Многие дома превратились в трущобы, негодные для жилья. Но в них все равно жили, устраивали коммуны и рабочие общежития. По утрам вылезали обитатели, в тряпье, в обносках, с неумытыми опухшими лицами, шли на фабрики, заводы, в конторы, на рабфаки.
В домах полопались трубы. Зимой воду ведрами таскали наверх, в квартиры, и лестницы превращались в ледяные горки. Канализация не работала, и был изобретен такой способ: на полу расстилали «Известия», присаживались, потом заворачивали кучи в газету и свертки выбрасывали в форточку. Вообще нужду справляли где придется, в трамвайных будках, подворотнях, прилюдно, без всякого стеснения. Военный коммунизм превратил Москву и все прочие города новой красной России в огромный нужник.
Грязь и вонь стали нормой, словно так и должно быть. Люди не мылись месяцами, не стригли ногтей, чесали вшивые головы. Многие привыкли спать не раздеваясь, не снимая обуви. Добытую снедь прятали под тряпьем своих коек, тут же ели, пили самогон, сходились, образуя подобие семей, ссорились, дрались. И так существовали, обрастая грязью, опускаясь до совершенной дикости, пока не свалит тиф, туберкулез, цинга, чекистская или бандитская пуля.
Впрочем, что-то менялось. В восемнадцатом, девятнадцатом трупы лежали прямо на московских улицах.

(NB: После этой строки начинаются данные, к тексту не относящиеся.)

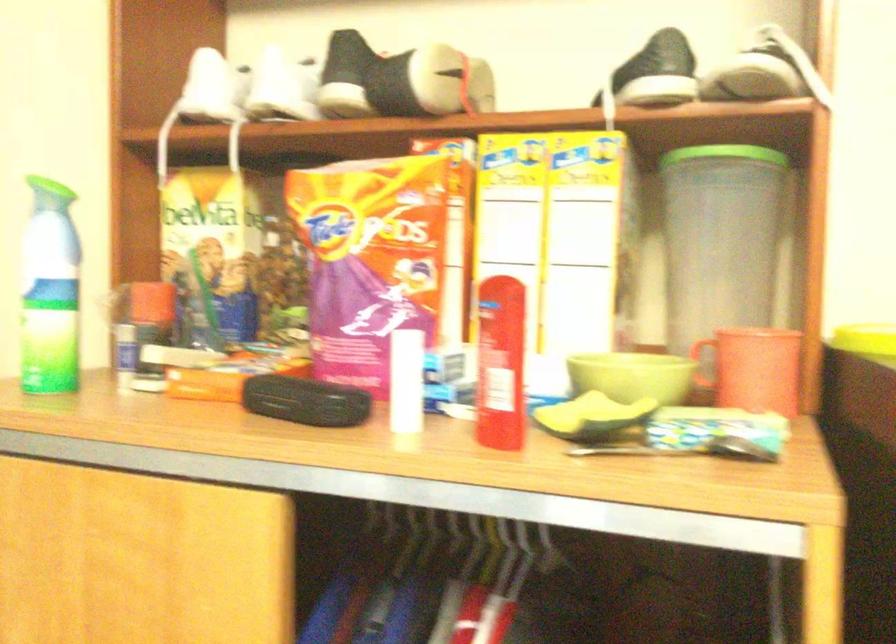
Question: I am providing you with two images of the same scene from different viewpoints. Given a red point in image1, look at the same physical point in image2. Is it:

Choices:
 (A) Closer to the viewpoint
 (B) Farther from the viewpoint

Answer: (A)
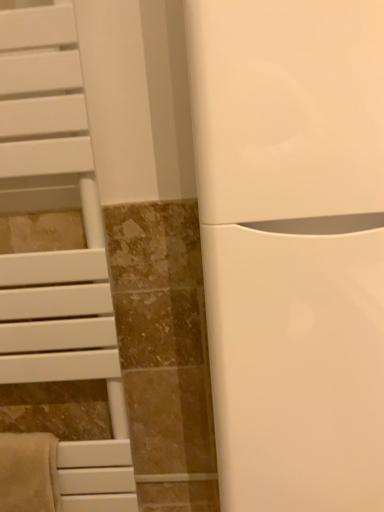
In the scene shown: What is the approximate height of white matte towel rack at left?

The height of white matte towel rack at left is 4.20 feet.

At what (x,y) coordinates should I click in order to perform the action: click on white glossy toilet at center. Please return your answer as a coordinate pair (x, y). Looking at the image, I should click on [292, 246].

Considering the relative positions of white glossy toilet at center and white matte towel rack at left in the image provided, is white glossy toilet at center to the right of white matte towel rack at left from the viewer's perspective?

Yes.

From a real-world perspective, does white glossy toilet at center sit lower than white matte towel rack at left?

Incorrect, from a real-world perspective, white glossy toilet at center is higher than white matte towel rack at left.

From the image's perspective, is white glossy toilet at center located above white matte towel rack at left?

Yes, from the image's perspective, white glossy toilet at center is above white matte towel rack at left.

Which object is closer to the camera, white glossy toilet at center or beige soft towel at lower left?

white glossy toilet at center is more forward.

Is white glossy toilet at center smaller than beige soft towel at lower left?

No.

Is white glossy toilet at center inside or outside of beige soft towel at lower left?

white glossy toilet at center is not enclosed by beige soft towel at lower left.

Considering the positions of point (352, 216) and point (54, 450), is point (352, 216) closer or farther from the camera than point (54, 450)?

Point (352, 216) is closer to the camera than point (54, 450).

Is white matte towel rack at left oriented towards white glossy toilet at center?

No.

From a real-world perspective, between white matte towel rack at left and white glossy toilet at center, who is vertically higher?

From a 3D spatial view, white glossy toilet at center is above.

Between white matte towel rack at left and white glossy toilet at center, which one has smaller size?

white matte towel rack at left.

Is white matte towel rack at left aimed at beige soft towel at lower left?

Yes.

Considering the sizes of objects white matte towel rack at left and beige soft towel at lower left in the image provided, who is smaller, white matte towel rack at left or beige soft towel at lower left?

With smaller size is beige soft towel at lower left.

Is white matte towel rack at left not close to beige soft towel at lower left?

They are positioned close to each other.

Is beige soft towel at lower left wider than white glossy toilet at center?

Incorrect, the width of beige soft towel at lower left does not surpass that of white glossy toilet at center.

Is point (14, 497) positioned after point (287, 467)?

Yes, it is behind point (287, 467).

Is the depth of beige soft towel at lower left greater than that of white glossy toilet at center?

Yes, the depth of beige soft towel at lower left is greater than that of white glossy toilet at center.

Which of these two, beige soft towel at lower left or white glossy toilet at center, is bigger?

Bigger between the two is white glossy toilet at center.

Which of these two, beige soft towel at lower left or white matte towel rack at left, is bigger?

white matte towel rack at left is bigger.

Do you think beige soft towel at lower left is within white matte towel rack at left, or outside of it?

beige soft towel at lower left is enclosed within white matte towel rack at left.

From a real-world perspective, which is physically below, beige soft towel at lower left or white matte towel rack at left?

beige soft towel at lower left.

Consider the image. From their relative heights in the image, would you say beige soft towel at lower left is taller or shorter than white matte towel rack at left?

Clearly, beige soft towel at lower left is shorter compared to white matte towel rack at left.

The image size is (384, 512). What are the coordinates of `appliance above the white matte towel rack at left (from a real-world perspective)` in the screenshot? It's located at (292, 246).

Identify the location of appliance on the right of beige soft towel at lower left. (292, 246).

Estimate the real-world distances between objects in this image. Which object is closer to white glossy toilet at center, beige soft towel at lower left or white matte towel rack at left?

white matte towel rack at left is closer to white glossy toilet at center.

From the image, which object appears to be nearer to white matte towel rack at left, beige soft towel at lower left or white glossy toilet at center?

beige soft towel at lower left lies closer to white matte towel rack at left than the other object.

When comparing their distances from beige soft towel at lower left, does white matte towel rack at left or white glossy toilet at center seem further?

white glossy toilet at center lies further to beige soft towel at lower left than the other object.

Which object lies further to the anchor point white glossy toilet at center, white matte towel rack at left or beige soft towel at lower left?

beige soft towel at lower left is further to white glossy toilet at center.

Considering their positions, is white glossy toilet at center positioned closer to beige soft towel at lower left than white matte towel rack at left?

Among the two, white matte towel rack at left is located nearer to beige soft towel at lower left.

Looking at the image, which one is located further to white matte towel rack at left, white glossy toilet at center or beige soft towel at lower left?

Их спокойно перешагивали, как бревна. Теперь уж такого не было. Вряд ли убавилось смертей, но убирать стали лучше.
– Папа, чему ты улыбаешься? – спросила Таня.
– Разве? Надо же, я и не заметил, что улыбаюсь. Просто солнца так давно не было. Ну, посмотри, небо чистое, оттенок такой мартовский, теплый, а вон облака. Помнишь, у Пушкина в дневнике – облака, как простокваша?
– Не надо, папочка, – жалобно простонала Таня, – я забыла, какая она на вкус.
– Смотри под ноги. Слякоть похожа на крем-брюле. У Тверского бульвара в кондитерской были такие пирожные…
– Про слякоть тоже у Пушкина в дневнике?
– Нет. Это я только что придумал.
– Еще немного, и люди начнут поедать эту слякоть. Вчера в университете на лекции по гистологии студент упал в голодный обморок. Стали приводить в чувство, расстегнули шинель, а там фуфайка шевелится от вшей.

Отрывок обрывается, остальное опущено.